• **RECORDS SHOWN**:
━━━━


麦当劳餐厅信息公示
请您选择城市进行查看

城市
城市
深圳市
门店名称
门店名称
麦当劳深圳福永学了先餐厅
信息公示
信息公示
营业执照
━━━━
Retype all of the material above with every character intact.



麦当劳餐厅信息公示
请您选择城市进行查看

城市
城市
深圳市
门店名称
门店名称
麦当劳深圳福永学了先餐厅
信息公示
信息公示
营业执照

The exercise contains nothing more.